Si c’était conçu dans l’esprit de mieux connaître les mouvements, les envies des gens, oui. Mais j’en doute. Traditionnellement, en France, la participation semble surtout tenter de renforcer l’adhésion des gens aux décisions prises par les politiques ! Pour que la participation fonctionne, il faudrait un autre personnel dans les associations, les centres sociaux, et dans les administrations : renforcer le pouvoir d’agir, ça ne veut pas dire inciter les gens à aller aux réunions du maire ! Le pouvoir d’agir consiste trop souvent à relooker le vocabulaire de la politique de la ville. Mais il faudrait un peu d’humilité ! Et comprendre que maintenant, on demande aux gens d’avoir partout une capacité d’initiative, de proposition, de prise de décision, de coopération. On n’est plus dans la société industrielle où le pouvoir venait d’en haut, où il fallait obéir, être sage et discipliné, on n’est plus dans une société avec des grandes manufactures où l’individu était une partie de la machine… On est entré dans une société de compétitivité où l’on dit que, comme chez les cadres, pour réussir il faut prendre des initiatives. Or, par exemple, la plupart des maires fonctionne encore, sans s’en rendre compte, de manière clientéliste : c’est eux qui incitent les gens à se constituer en association pour obtenir des subventions. C’est partager pour mieux récupérer ! A la fin, du coup, ces associations doivent tout à ces maires. C’est une sorte de régime féodal avec le seigneur et ses obligés ! A ce titre, Marseille est caricatural.
les intercommunalités peuvent devenir des instances intermédiaires de transaction
Comment sortir de ce système ?
Il faut sortir du technocratisme, autant que du clientélisme.

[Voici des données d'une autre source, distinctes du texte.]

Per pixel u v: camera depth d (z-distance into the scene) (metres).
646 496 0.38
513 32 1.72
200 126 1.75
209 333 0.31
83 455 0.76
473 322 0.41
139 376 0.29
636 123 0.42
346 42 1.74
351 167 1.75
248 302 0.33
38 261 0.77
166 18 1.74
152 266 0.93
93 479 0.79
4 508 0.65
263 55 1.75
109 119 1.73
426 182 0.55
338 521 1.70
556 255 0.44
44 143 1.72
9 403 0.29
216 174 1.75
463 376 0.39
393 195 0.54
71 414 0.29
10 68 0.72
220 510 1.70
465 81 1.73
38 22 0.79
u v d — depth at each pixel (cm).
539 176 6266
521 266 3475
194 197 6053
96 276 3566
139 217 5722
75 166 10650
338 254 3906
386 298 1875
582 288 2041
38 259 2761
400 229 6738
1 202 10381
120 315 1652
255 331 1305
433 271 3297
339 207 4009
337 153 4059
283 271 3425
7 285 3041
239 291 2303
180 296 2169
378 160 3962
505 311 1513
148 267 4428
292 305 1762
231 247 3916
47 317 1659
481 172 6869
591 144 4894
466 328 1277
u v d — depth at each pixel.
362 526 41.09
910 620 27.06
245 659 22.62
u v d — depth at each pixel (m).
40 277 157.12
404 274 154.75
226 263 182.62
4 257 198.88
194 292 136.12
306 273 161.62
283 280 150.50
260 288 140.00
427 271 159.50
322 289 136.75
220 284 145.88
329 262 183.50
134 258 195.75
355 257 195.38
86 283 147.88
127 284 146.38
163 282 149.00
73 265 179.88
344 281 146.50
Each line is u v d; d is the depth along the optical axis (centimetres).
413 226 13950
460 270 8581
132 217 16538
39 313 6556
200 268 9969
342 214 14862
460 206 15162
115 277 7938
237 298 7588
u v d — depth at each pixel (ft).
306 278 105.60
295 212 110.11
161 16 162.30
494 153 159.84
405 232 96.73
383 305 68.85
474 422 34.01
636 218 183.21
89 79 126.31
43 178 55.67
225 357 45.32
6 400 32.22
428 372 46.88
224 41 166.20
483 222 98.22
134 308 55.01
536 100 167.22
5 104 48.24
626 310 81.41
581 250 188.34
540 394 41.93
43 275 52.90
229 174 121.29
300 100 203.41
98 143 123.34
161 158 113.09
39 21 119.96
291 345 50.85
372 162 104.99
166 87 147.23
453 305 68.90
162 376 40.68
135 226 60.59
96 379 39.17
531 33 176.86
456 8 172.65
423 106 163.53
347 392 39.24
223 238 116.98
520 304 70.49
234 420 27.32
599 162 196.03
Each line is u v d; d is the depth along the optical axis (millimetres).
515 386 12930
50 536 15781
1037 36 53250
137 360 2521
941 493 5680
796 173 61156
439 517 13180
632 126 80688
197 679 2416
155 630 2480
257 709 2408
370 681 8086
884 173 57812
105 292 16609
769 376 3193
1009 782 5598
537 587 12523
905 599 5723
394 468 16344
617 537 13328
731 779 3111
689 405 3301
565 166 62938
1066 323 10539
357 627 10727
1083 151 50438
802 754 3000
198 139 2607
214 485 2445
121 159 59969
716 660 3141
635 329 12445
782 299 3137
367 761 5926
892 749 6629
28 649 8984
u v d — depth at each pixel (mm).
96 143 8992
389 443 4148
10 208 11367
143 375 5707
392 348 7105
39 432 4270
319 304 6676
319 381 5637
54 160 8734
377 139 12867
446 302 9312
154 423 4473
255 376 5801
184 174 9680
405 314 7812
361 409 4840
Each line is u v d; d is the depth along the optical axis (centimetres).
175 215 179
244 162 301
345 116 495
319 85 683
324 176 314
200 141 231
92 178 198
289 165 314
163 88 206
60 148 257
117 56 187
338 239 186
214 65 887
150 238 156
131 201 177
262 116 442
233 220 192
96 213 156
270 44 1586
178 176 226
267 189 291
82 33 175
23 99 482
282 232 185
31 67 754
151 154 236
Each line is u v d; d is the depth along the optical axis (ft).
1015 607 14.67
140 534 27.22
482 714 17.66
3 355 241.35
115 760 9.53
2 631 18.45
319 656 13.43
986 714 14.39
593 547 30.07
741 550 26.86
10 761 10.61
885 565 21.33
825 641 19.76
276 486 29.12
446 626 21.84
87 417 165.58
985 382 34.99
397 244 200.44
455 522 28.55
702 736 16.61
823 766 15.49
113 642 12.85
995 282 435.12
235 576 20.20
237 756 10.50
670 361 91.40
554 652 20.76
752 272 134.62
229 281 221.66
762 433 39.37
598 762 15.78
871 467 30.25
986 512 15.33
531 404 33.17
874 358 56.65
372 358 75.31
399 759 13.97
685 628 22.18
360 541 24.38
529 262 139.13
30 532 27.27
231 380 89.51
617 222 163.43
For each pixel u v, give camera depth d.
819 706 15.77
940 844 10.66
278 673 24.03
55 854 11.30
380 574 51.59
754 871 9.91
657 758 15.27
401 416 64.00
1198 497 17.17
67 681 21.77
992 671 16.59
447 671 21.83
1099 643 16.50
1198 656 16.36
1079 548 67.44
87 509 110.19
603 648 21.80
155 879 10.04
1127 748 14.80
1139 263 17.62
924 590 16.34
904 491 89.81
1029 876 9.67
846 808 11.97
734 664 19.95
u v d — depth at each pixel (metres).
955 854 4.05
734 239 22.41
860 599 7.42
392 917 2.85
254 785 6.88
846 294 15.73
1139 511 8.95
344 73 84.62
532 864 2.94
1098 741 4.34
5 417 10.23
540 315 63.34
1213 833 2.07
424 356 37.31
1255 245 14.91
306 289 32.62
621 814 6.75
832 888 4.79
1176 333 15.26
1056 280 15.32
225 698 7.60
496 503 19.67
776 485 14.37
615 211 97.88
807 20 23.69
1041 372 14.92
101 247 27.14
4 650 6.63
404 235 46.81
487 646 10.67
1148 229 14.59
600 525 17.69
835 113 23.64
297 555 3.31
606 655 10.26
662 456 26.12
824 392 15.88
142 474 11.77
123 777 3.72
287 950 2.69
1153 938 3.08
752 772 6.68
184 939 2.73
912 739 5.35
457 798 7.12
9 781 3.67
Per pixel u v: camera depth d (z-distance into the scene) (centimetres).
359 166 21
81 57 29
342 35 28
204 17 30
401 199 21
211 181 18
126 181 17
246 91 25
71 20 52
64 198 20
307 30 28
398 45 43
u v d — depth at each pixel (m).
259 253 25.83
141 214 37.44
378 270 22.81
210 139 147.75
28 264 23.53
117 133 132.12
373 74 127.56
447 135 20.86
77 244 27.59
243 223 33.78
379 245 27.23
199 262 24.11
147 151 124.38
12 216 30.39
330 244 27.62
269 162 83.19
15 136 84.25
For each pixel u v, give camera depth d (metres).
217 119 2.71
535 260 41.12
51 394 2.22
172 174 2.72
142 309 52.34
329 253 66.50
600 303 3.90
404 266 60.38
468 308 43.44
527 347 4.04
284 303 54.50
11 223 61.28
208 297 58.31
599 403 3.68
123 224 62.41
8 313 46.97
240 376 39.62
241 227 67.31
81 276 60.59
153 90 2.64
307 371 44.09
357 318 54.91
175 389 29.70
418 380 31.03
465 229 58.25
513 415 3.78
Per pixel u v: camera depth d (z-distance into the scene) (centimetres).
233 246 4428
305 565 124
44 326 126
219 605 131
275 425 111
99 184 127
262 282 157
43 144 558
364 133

L’intérêt porté par le gouvernement aux intercommunalités est une très bonne chose : elles sont en général détachées des liens clientélistes. Lyon, à Bordeaux, à Grenoble, semblent y arriver un peu. Mais il faudra faire bouger les intercommunalités telles qu’elles existent, pour qu’elles arrivent à mieux mettre en relation les forces constituées des habitants avec les opportunités. Elles peuvent devenir des instances intermédiaires de transaction. La démocratie, c’est la transaction. Le Parlement, c’est un lieu de transactions. Il faudra aussi aider les gens à se constituer en force. L’intercommunalité peut créer des opportunités, aux acteurs de les utiliser.